TERRY WEBER
Globe and Mail Update Published on Wednesday, Sep. 07, 2005 9:39AM EDT Last updated on Wednesday, Apr. 08, 2009 12:20AM EDT
Having a few personal quirks or feeling at odds in social situations may not be such bad things after all, according to the findings of a new U.S. study.
Researchers at Vanderbilt University say those who exhibit odd behaviour may also be more likely to excel creatively.
The study looked at people with schizotypal personalities – people who exhibit odd behaviour or language but are not psychotic or schizophrenic – and found evidence that those individuals may be more creative than either normal or fully schizophrenic people.

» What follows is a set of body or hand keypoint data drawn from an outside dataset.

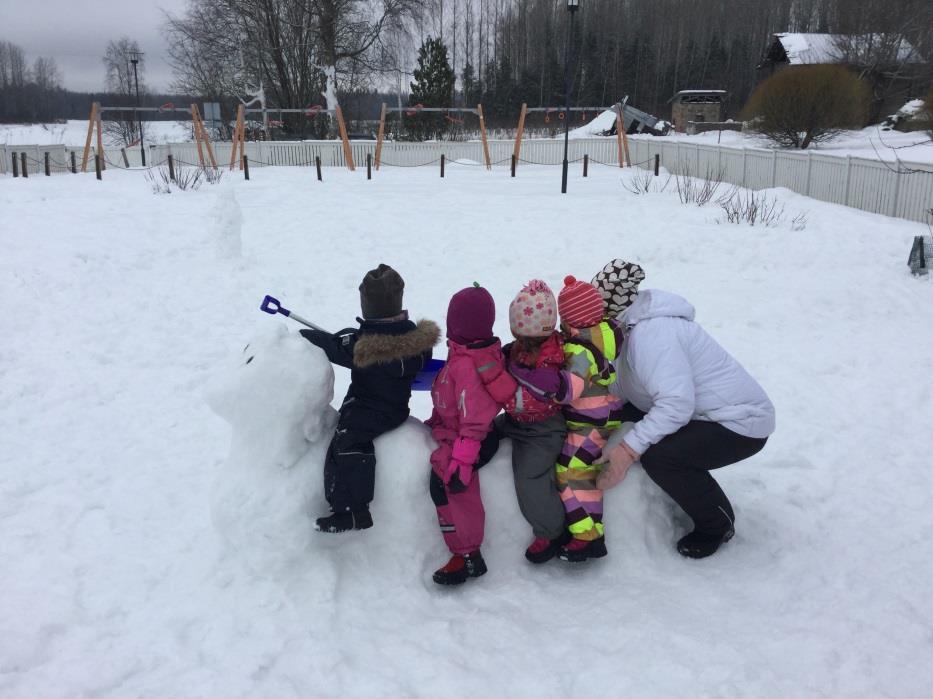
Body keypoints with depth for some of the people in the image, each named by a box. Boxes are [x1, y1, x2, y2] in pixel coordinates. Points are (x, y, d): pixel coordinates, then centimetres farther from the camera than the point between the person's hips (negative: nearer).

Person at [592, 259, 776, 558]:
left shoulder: (650, 332, -26)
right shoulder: (637, 325, 5)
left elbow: (676, 402, -35)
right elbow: (624, 389, 4)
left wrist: (628, 450, -35)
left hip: (741, 423, -10)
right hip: (703, 412, 10)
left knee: (658, 456, -28)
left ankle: (717, 524, -1)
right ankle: (690, 486, 23)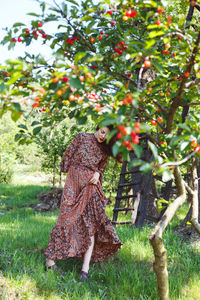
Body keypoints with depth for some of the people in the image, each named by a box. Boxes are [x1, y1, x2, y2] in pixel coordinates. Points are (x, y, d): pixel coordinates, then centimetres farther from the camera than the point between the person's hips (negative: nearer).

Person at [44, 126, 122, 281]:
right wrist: (70, 173, 6)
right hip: (74, 182, -3)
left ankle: (85, 268, -8)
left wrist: (97, 174, -3)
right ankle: (50, 259, 1)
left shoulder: (105, 150, 11)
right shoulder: (82, 137, 2)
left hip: (91, 185, 3)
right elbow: (67, 156, 4)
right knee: (67, 217, -7)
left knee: (92, 223, -7)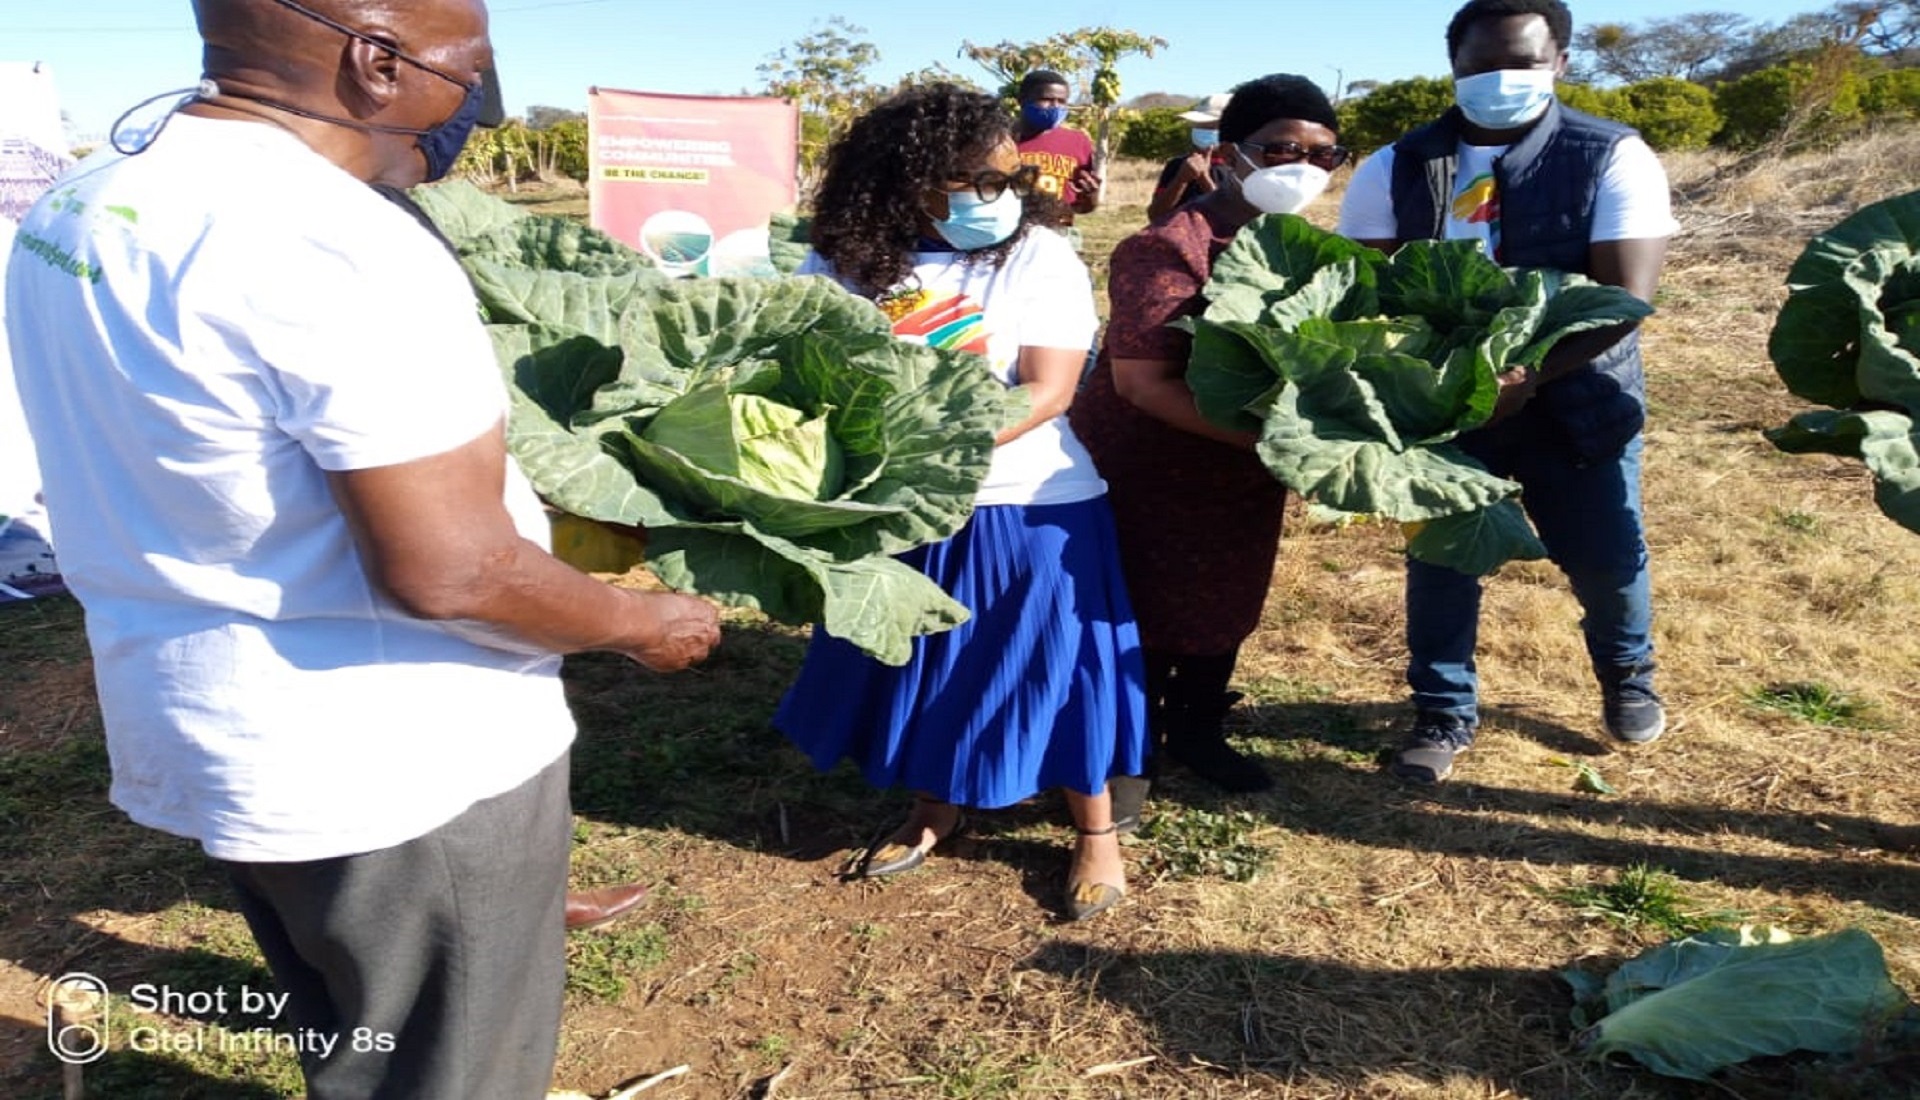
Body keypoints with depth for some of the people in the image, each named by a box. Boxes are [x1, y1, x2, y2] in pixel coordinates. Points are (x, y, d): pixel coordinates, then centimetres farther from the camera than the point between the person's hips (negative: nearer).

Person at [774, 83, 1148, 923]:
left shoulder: (1038, 258, -10)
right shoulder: (848, 261, -3)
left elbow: (1048, 389, -17)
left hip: (1023, 505, -3)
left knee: (1054, 666, 7)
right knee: (918, 664, 18)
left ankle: (1097, 832, 28)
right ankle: (934, 810, 42)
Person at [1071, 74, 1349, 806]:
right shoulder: (1169, 248, -23)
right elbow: (1142, 381, -28)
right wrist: (1265, 438, -33)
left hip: (1244, 476, 8)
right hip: (1146, 469, -7)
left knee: (1227, 607, 19)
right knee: (1145, 616, 6)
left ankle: (1196, 731, 42)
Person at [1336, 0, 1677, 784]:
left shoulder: (1613, 159, -11)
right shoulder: (1395, 169, -4)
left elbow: (1627, 295, -19)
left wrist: (1526, 376, -32)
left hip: (1576, 402, -1)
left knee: (1607, 558, 12)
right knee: (1439, 557, 7)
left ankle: (1626, 674, 45)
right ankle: (1444, 712, 28)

“The idea that schizotypes have enhanced creativity has been out there for a long time, but no one has investigated the behavioural manifestations and their neural correlates experimentally,” psychologist Brad Foley, who conducted the experiment alongside colleague Sohee Park, said in a report published on the university's Web site.
“Our paper is unique because we investigated the creative process experimentally and we also looked at the blood flow in the brain while research subjects were undergoing creative tasks.”
Psychologists now believe famously creative people like Emily Dickinson and Vincent Van Gogh may have had schizotypal personalities.
The research conducted by Mr. Foley and Ms. Park involved two separate tests designed to compare the creative thinking of schizotypes, schizophrenics and normal control subjects.
In the first, the subjects were shown a variety of common household objects and were asked to come up with new uses for them. The results showed schizotypes were best at suggesting new uses for the objects, while the other two groups performed at a level similar to one another.
During the second test, subjects were asked to perform a basic control task while again thinking up new uses for everyday objects. Researchers then monitored activity in their prefrontal lobes using brain scanning techniques.
The findings of that test showed that all groups used both hemispheres of the brain for creative tasks, but the activation of the right hemisphere was greater among schizotypal people.
“The researchers believe that the results offer support for the idea that schizotypes and other psychoses-prone populations draw on the left and right sides of their brains differently than the average population and that this bilateral use of the brain for a variety of tasks may be related to their enhanced creativity,” the Vanderbilt report said.
The study was published in the on-line journal Schizophrenia Research and was funded by grants from the U.S. National Institute of Mental Health and the National Institute of Child Health and Human Development.